İşverenler bu maddeyle sağlanan prim desteğinden aynı sigortalı için işe başladığı tarihten itibaren bir yıl süreyle geçmemek üzere yararlanacak. Destekten yersiz olarak faydalanıldığının tespiti hâlinde, yararlanılan teşvik tutarı gecikme cezası ve gecikme zammıyla birlikte işverenden tahsil edilecek.
Sosyal Yardımlaşma ve Dayanışmayı Teşvik Fonu Kurulu tarafından belirlenen nakdî düzenli sosyal yardımlardan işe başladığı tarihten önceki son bir yıl içerisinde en az bir defa yararlanmış olanların ikamet ettiği hanede 5510 sayılı Kanunun 60/(c)-(1) numaralı alt bendi kapsamında bulunanlardan çalışabilir durumda olanlar, Aile ve Sosyal Politikalar Bakanlığı tarafından bütünleşik sosyal yardım sistemi üzerinden Türkiye İş Kurumu sistemine kaydedilecek.

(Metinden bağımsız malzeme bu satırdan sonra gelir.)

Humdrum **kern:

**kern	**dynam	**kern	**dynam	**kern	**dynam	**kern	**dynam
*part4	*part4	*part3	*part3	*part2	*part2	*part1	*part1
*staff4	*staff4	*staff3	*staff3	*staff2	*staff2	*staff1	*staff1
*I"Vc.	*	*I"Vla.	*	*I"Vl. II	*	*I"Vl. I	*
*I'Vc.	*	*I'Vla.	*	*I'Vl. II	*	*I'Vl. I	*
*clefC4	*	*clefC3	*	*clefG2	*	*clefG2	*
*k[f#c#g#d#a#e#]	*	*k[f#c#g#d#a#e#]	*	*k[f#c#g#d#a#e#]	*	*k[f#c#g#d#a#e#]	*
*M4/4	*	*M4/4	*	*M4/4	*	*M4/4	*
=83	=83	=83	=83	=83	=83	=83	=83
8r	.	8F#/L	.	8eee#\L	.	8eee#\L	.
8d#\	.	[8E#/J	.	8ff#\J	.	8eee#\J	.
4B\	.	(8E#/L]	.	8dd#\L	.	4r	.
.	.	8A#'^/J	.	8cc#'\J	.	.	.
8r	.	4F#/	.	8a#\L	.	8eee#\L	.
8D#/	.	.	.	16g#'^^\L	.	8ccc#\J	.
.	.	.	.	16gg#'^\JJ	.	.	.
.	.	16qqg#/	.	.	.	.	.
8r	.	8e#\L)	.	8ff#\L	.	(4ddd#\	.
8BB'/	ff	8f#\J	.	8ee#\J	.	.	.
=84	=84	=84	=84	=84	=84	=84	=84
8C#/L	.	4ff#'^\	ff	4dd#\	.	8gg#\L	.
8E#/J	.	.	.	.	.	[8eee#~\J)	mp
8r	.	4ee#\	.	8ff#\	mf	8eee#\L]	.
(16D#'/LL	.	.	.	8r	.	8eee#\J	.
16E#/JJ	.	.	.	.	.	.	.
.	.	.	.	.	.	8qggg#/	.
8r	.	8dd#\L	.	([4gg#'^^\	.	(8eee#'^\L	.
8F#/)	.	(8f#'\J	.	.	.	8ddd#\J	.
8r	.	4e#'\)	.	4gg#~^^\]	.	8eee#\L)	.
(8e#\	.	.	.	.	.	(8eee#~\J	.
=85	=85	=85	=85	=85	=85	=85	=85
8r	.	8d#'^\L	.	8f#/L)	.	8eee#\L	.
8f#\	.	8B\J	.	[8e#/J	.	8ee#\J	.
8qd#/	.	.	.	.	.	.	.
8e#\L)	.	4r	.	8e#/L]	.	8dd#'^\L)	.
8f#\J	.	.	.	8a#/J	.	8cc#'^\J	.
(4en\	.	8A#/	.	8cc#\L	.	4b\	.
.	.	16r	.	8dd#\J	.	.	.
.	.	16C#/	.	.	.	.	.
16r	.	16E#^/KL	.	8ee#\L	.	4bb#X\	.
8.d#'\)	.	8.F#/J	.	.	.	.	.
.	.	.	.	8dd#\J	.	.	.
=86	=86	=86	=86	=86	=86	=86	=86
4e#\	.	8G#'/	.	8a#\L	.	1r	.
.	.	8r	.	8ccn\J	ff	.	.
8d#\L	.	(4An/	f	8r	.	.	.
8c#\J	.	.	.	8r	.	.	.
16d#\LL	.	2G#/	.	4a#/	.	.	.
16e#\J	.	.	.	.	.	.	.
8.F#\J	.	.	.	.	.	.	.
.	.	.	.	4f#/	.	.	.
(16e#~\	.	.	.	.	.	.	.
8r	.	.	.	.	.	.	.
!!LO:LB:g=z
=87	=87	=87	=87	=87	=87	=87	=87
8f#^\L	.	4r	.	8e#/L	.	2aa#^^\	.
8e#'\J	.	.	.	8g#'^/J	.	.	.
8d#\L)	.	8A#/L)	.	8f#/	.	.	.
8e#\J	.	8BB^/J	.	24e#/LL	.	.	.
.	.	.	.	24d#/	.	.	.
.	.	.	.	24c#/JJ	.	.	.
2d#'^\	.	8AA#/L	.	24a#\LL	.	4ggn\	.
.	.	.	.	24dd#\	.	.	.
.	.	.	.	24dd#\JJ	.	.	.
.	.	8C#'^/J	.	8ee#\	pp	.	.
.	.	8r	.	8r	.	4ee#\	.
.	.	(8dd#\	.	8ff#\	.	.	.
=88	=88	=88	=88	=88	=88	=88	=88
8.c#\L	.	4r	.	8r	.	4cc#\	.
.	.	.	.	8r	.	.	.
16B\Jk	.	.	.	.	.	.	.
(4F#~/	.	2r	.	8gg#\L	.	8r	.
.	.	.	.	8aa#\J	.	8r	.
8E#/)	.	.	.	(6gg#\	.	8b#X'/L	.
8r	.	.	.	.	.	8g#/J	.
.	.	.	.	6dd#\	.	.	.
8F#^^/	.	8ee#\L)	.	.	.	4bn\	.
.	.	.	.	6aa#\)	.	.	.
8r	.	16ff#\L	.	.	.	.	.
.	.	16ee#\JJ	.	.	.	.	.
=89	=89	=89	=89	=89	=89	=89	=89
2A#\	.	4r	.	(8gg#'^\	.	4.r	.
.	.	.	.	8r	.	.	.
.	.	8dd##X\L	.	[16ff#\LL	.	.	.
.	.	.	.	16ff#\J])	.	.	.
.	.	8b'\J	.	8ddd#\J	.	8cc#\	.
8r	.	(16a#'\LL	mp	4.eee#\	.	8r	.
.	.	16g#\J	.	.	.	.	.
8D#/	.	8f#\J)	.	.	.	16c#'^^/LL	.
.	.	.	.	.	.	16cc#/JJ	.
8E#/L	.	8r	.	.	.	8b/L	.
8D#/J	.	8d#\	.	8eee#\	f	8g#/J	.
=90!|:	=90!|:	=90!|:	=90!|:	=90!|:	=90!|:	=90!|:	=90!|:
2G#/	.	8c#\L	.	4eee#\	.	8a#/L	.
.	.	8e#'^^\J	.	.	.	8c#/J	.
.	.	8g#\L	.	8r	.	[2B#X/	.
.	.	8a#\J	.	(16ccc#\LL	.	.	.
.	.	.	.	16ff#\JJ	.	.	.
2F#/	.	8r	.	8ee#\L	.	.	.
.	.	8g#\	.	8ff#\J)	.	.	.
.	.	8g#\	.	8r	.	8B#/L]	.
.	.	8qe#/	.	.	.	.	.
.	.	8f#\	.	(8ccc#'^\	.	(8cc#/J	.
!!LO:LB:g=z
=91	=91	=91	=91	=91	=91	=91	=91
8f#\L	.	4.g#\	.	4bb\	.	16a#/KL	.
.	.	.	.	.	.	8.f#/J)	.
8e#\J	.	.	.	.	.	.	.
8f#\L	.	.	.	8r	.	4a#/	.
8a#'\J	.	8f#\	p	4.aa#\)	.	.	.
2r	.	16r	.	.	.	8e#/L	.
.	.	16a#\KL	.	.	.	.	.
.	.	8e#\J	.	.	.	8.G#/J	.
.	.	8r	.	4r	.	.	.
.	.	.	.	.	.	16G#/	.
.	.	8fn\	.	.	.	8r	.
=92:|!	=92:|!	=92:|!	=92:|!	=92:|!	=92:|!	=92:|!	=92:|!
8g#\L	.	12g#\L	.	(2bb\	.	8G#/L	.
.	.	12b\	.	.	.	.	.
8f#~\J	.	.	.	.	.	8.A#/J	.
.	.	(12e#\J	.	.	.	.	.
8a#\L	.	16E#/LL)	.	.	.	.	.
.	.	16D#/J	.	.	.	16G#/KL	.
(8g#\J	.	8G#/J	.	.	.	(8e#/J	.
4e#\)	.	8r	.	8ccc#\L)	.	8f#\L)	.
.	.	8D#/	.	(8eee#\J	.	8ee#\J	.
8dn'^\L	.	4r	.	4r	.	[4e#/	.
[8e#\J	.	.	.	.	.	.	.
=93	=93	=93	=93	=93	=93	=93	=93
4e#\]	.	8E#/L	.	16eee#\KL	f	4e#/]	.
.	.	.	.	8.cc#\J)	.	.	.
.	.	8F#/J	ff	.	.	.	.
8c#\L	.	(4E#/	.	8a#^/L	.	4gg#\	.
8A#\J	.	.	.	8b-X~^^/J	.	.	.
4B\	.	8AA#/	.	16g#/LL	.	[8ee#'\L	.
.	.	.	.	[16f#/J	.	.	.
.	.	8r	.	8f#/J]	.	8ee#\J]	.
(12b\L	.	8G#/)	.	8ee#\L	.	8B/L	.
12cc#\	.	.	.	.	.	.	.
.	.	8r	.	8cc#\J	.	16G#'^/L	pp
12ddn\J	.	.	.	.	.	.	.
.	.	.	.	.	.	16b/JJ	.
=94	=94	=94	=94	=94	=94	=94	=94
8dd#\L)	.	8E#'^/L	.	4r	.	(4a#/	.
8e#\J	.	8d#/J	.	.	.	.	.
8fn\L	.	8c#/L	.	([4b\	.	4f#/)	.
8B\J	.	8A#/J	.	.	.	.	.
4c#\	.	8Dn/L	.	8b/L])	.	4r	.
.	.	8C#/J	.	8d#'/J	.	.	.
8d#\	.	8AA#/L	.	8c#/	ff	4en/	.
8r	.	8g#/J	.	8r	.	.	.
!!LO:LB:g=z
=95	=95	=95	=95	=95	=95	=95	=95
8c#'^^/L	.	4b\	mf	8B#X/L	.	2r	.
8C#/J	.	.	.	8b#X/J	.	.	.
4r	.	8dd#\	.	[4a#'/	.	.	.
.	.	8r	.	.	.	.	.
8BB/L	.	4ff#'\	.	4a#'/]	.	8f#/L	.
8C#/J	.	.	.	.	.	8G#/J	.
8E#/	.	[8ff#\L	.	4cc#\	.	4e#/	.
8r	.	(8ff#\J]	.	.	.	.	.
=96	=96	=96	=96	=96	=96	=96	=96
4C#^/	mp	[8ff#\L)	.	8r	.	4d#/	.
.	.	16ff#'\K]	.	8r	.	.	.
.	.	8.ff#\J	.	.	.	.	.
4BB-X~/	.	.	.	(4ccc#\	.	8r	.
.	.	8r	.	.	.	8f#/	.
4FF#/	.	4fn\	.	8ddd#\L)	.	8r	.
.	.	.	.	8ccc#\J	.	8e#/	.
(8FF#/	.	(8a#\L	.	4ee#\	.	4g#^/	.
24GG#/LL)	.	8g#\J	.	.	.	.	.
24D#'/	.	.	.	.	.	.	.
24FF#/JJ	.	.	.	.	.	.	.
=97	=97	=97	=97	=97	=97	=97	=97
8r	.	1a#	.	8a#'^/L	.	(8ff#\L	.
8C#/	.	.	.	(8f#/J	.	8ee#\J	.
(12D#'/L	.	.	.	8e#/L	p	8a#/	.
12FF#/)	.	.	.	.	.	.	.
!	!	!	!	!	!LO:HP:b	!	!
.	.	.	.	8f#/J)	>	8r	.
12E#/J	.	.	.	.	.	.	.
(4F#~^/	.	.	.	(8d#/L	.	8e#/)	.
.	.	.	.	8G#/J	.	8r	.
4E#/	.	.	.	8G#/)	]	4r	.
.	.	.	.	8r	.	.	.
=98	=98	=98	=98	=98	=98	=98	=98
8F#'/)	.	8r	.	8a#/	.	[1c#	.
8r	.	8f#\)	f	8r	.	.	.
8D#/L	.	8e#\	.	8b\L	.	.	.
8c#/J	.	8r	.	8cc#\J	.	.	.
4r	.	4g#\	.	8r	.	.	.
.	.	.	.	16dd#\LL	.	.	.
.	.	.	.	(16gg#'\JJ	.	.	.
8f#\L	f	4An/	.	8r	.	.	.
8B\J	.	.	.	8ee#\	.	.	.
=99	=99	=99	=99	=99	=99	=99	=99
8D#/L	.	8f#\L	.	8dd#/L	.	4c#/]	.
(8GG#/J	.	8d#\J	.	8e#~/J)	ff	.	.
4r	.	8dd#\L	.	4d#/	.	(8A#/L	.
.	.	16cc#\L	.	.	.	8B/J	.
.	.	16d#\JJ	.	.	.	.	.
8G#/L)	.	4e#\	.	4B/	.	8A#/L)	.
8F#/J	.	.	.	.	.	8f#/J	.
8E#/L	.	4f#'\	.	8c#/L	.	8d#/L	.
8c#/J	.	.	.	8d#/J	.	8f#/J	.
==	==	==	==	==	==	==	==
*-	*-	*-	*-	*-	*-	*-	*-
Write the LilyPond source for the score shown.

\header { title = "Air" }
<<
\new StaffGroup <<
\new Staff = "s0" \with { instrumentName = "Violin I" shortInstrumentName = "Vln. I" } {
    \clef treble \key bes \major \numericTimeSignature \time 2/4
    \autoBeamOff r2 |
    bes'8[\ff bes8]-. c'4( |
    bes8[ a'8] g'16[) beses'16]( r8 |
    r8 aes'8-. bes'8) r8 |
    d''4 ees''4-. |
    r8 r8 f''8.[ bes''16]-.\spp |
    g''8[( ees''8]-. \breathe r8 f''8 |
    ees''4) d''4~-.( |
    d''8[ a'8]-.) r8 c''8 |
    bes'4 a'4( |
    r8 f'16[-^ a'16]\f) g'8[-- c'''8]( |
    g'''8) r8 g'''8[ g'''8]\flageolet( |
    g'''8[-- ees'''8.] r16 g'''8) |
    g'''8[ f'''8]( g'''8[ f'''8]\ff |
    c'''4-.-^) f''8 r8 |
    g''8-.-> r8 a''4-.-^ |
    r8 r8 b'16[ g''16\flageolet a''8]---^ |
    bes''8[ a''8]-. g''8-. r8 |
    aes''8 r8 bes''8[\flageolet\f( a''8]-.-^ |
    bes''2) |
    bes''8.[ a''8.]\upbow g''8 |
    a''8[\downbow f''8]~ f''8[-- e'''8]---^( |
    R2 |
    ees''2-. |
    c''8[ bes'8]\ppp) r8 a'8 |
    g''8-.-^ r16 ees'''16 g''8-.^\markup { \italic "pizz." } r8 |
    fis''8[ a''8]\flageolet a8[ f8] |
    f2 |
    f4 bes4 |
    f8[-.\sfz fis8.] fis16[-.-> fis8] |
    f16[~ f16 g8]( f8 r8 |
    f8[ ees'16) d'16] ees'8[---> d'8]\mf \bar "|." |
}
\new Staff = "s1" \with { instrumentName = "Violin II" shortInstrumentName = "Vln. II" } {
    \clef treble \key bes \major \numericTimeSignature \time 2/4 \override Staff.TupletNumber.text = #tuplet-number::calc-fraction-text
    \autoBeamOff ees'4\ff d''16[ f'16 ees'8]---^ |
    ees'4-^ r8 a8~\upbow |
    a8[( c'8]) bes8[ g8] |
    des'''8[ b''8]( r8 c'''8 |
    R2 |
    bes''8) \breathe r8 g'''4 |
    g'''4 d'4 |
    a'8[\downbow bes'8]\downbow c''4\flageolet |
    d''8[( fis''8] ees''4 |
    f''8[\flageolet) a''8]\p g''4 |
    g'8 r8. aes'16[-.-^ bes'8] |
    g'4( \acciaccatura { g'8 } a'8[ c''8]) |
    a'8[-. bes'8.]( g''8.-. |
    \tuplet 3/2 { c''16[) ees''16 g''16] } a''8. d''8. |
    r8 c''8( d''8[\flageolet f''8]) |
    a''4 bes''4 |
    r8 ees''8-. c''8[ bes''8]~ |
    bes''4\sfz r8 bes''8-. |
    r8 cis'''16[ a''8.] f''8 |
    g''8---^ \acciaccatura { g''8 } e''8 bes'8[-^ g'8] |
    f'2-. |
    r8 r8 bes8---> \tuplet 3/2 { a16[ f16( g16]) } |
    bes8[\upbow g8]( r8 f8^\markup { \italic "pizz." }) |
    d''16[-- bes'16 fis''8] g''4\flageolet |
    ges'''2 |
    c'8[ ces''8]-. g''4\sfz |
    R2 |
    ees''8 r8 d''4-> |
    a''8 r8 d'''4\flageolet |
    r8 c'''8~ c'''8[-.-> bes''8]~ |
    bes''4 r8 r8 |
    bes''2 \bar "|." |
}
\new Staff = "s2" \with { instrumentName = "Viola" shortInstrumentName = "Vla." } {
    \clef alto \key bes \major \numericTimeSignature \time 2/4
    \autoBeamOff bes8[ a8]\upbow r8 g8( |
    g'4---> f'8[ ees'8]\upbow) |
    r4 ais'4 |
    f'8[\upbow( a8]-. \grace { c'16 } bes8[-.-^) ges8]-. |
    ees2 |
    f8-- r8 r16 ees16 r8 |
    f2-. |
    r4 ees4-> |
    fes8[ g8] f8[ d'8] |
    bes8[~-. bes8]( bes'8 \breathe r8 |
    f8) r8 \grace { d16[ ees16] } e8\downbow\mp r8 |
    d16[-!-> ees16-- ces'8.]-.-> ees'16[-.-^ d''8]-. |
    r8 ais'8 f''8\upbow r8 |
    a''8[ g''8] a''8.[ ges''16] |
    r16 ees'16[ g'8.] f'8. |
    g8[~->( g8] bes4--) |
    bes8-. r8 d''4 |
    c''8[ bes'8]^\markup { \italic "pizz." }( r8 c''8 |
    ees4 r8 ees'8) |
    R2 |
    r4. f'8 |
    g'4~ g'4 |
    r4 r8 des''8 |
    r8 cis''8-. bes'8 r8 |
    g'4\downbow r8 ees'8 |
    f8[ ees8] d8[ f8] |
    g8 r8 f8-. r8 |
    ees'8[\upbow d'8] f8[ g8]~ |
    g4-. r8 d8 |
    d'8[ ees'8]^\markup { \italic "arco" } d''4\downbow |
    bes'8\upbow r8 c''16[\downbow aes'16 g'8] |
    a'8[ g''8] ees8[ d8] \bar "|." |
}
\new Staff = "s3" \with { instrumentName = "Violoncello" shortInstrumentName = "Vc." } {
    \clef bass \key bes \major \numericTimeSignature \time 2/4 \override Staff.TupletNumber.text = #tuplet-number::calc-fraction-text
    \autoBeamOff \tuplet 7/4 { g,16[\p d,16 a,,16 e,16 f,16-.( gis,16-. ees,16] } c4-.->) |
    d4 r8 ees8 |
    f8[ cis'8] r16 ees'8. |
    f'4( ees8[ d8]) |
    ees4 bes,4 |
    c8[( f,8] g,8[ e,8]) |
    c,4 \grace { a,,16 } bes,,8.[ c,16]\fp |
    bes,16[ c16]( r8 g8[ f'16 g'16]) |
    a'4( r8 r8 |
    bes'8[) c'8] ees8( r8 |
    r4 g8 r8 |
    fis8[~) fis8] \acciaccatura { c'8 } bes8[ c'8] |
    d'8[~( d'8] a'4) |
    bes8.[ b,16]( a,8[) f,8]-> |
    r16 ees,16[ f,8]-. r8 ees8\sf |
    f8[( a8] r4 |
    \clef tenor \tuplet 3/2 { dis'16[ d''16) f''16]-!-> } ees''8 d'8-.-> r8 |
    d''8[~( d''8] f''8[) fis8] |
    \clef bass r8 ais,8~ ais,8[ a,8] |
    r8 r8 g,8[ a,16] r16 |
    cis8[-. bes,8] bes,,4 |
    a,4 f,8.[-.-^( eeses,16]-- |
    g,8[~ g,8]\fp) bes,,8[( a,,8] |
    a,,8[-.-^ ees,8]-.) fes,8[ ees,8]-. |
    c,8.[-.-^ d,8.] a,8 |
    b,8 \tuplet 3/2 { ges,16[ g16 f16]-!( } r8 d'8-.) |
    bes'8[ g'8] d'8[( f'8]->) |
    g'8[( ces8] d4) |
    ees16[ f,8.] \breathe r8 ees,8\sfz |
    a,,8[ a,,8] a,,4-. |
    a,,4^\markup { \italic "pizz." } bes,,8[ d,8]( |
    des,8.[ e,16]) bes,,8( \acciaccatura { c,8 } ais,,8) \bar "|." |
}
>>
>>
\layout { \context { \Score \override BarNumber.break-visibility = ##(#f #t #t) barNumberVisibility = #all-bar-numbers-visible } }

Bu kişiler Türkiye İş Kurumu tarafından mesleki eğitime veya diğer aktif iş gücü programlarına tabi tutulacak. Mesleki eğitimi veya aktif iş gücü programlarını ya da Türkiye İş Kurumu tarafından teklif edilen işi üçüncü kez kabul etmeyenlerin Sosyal Yardımlaşma ve Dayanışmayı Teşvik Fonu Kurulu tarafından belirlenen nakdî düzenli sosyal yardımları, durumun bütünleşik sosyal yardım sistemi üzerinden Türkiye İş Kurumu veri tabanından tespit edilmesini takip eden aybaşından itibaren bir yıl süreyle kesilecek.
Aile ve Sosyal Politikalar Bakanlığı'nca karşılanan prim tutarları, gelir ve kurumlar vergisi uygulamalarında gider veya maliyet unsuru olarak dikkate alınmayacak.
Bu teşvikle birlikte özellikle sosyal desteğe ve korunmaya muhtaç kişilerin iş ve meslek edinmeleri sağlanacağı gibi, iş bulmalarında da büyük bir kolaylık olacak.